The UGC states that ensuring students are able to function well as learners with any delivery method, single-mode or blended, is of utmost importance. In their note, the commission has elaborated seven sample configurations of blended learning activities to consider if and when such a teaching-learning situation arises. And they seem quite futuristic. The UGC suggests that the examples are drawn from higher education but can be shaped to fit any teaching and learning situation.

The first one talks about a blended face-to-face class model that is based in the classroom, although a significant amount of classroom time has been replaced by online activities. "Seat time is required for this model, while online activities are used to supplement the in-person classes; readings, quizzes, or other assessments are done online at home. This model allows students and faculty to share more high-value instructional time because class time is used for higher-order learning activities such as discussions and group projects," states the commission.

The blended online class is simply contrary to the blended face-to-face class model. This kind of class is mostly conducted online, but there are some required in-person activities such as lectures or labs.

The third example is that of a flipped classroom, which reverses the traditional class structure of listening to a lecture in class and completing homework activities at home. Students in flipped classes watch a short lecture video online and come into the classroom to complete activities such as group work, projects or other exercises.
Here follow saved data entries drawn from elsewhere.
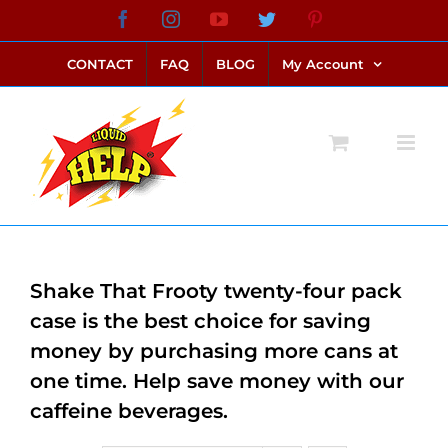
Skip
Facebook
Instagram
YouTube
Twitter
Pinterest
link alternatif bento4d
login bento4d
bento4d
bento4d
bento4d
bento4d
bento4d
bento4d
slot online
situs toto
toto slot
link slot
toto slot
to
CONTACT
FAQ
BLOG
My Account
content
Shake That Frooty twenty-four pack
case is the best choice for saving
money by purchasing more cans at
one time. Help save money with our
caffeine beverages.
The blended MOOC, which is a form of the flipped classroom, uses in-person class meetings to supplement a massive open online course. "Students access MOOC materials - perhaps from another institution or instructor if the course is openly accessible - outside of class and then come to a class meeting for discussions or in-class activities," says the UGC.

In a rotation model, students in a course rotate between various modalities, one of which is online learning. It might seem quite complicated but it isn't when applied to school or college settings.

"There are various sub-models: station rotation, lab rotation and individual rotation. Some of these sub-models are better suited to K–12 education; station rotation, for example, requires students to rotate between stations in the classroom at an instructor’s discretion. Others work well on a college campus; the lab rotation model, for example, requires students in a course to rotate among locations on campus (at least one of which is an online learning lab). In the individual rotation model, a student rotates through learning modalities on a customised schedule," the UGC states.

The self blend model is already in place and is familiar to a lot of college students. Apart from their traditional face-to-face courses, students also opt for online courses. And finally, the flexible-mode courses, which offer all instruction in multiple modes - in person and online and students choose how to take their course.

The UGC has not yet mentioned when or how they are planning to implement these changes but has provided a plan for now.